Chacun de leurs explorateurs a en effet un pourcentage de risque non négligeable de tomber sous le joug de leur addiction, et en conséquence d'abandonner peu à peu l'exploration de toutes les abstractions pour rester dans le piège de l'une d'entre elles. Les perfections abstraites sont des micro-univers autonomes qui se constituent, se proposent comme addiction à leur explorateur, elles transforment leurs explorateurs en drogués. Les « toucher » rend drogué.
L'explorateur se confronte à toutes les images, tous les films, tous les jeux, toutes les manifestations abstraites, pour augmenter sa compréhension du monde, sa connaissance et sa plasticité mentale, savoir ce qu'il y a dans la tête des autres et les comprendre de l'intérieur, mais certaines de ces connaissances constituent des pièges, un regard de Méduse, en se constituant comme addiction (en prison abstraite) pour qui les contemple.
L'explorateur doit développer un bouclier mental anti-addiction, une capacité de s'arracher aux immersions les plus profondes, ou sinon ne remontera jamais de ses immersions dans l'abstraction, comme quelqu'un voulant tester l'héroïne, le crack, le LSD ou une nouvelle drogue de synthèse, pour savoir de quoi il s'agit, risque de vouloir continuer l'expérience au-delà de ce qu'il avait prévu, de dévier de sa course et rester enfermé dans une boucle.
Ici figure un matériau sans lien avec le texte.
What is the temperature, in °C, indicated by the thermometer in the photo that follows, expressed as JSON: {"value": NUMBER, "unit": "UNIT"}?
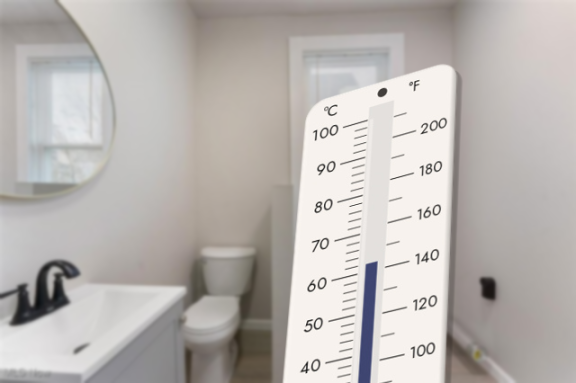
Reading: {"value": 62, "unit": "°C"}
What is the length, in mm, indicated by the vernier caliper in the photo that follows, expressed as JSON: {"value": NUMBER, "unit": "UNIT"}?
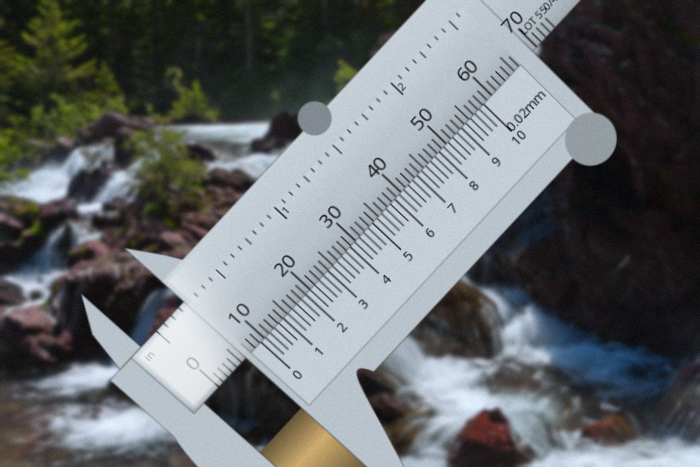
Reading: {"value": 9.2, "unit": "mm"}
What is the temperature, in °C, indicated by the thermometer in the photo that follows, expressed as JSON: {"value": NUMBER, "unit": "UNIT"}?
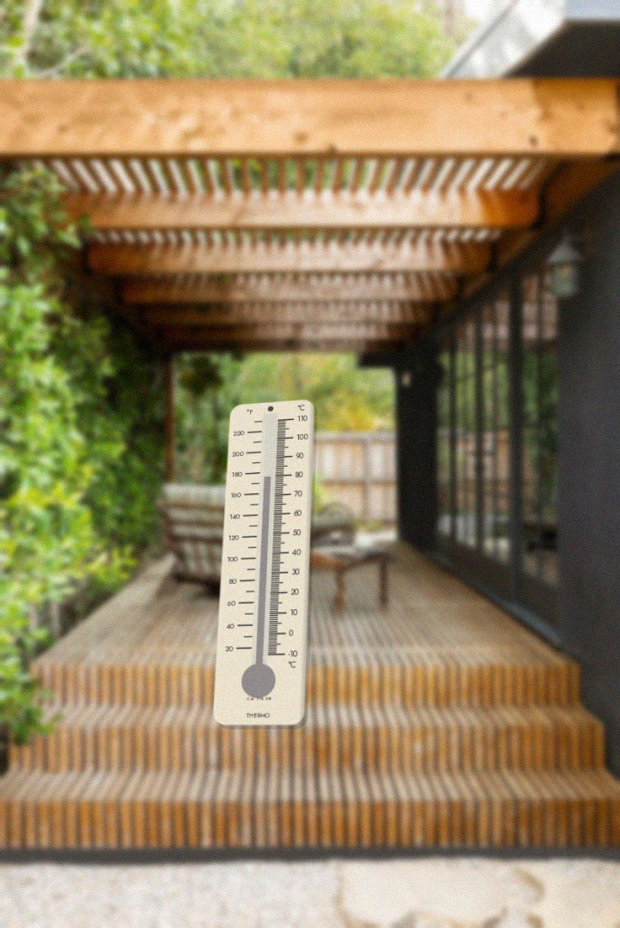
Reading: {"value": 80, "unit": "°C"}
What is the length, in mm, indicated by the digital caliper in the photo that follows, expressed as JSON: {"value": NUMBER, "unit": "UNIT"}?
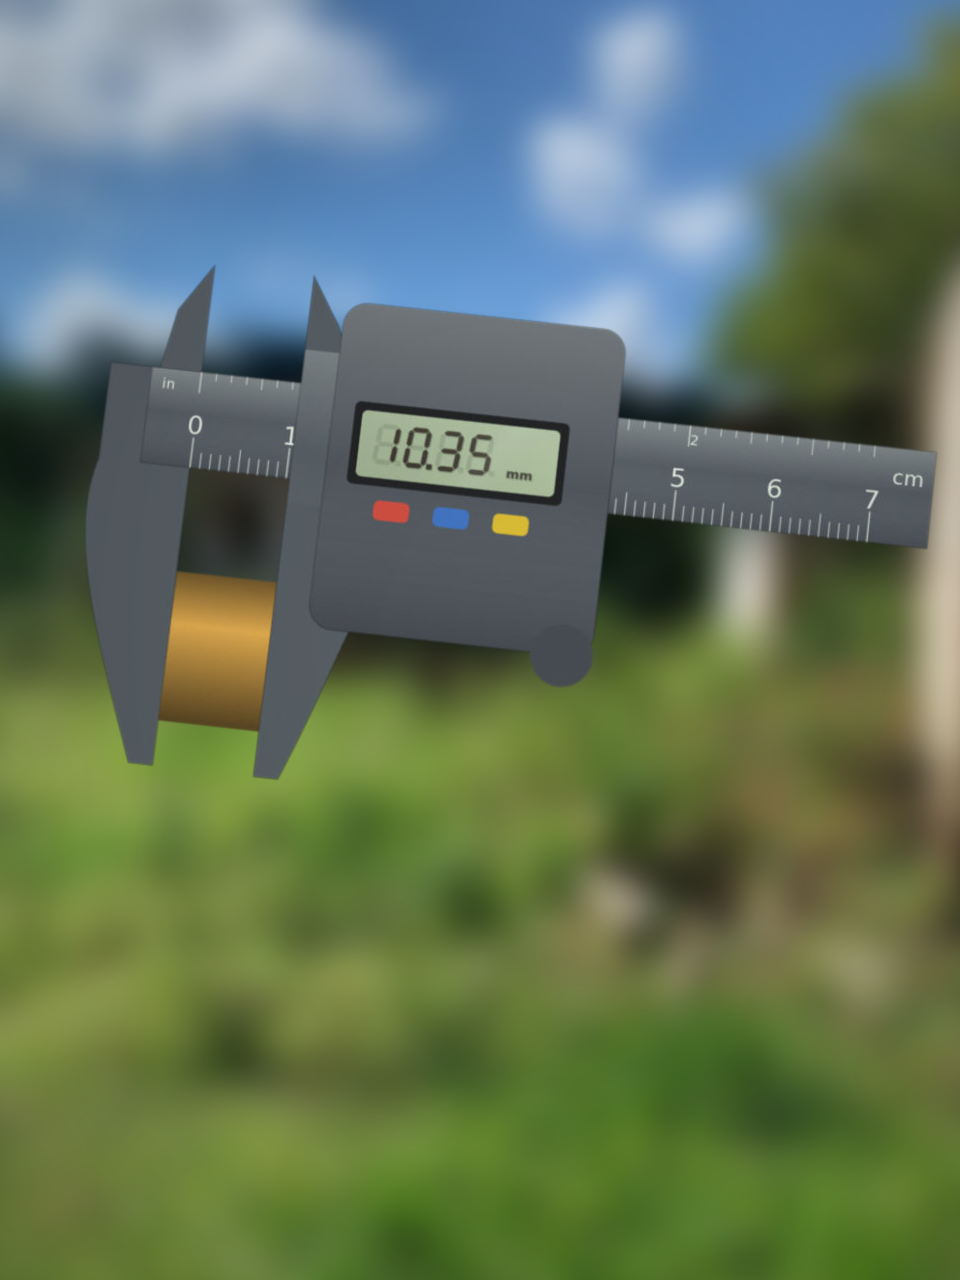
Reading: {"value": 10.35, "unit": "mm"}
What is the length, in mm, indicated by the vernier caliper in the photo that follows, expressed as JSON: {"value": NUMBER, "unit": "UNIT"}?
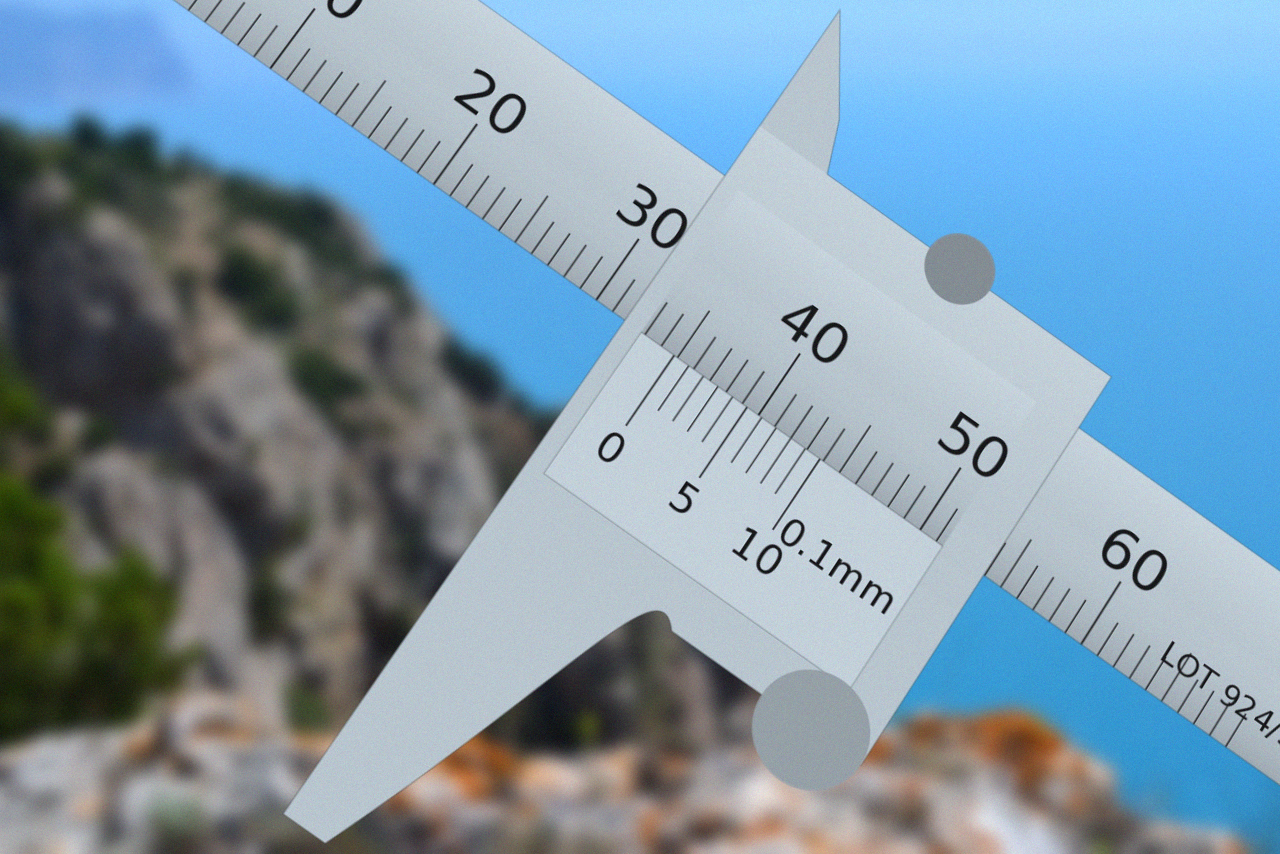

La confrontation à toutes les têtes, tous les univers, implique le risque de se décentrer au point de se perdre. Comme une mouche collectionnant le suc particulier des plantes carnivores finit par y prendre goût, et reste volontairement enfermé dans l'une d'entre elles, la majorité des explorateurs de l'abstraction deviennent esclaves de quelques-unes de leurs découvertes, et passent du statut d'explorateur à celui de consommateur dépendant.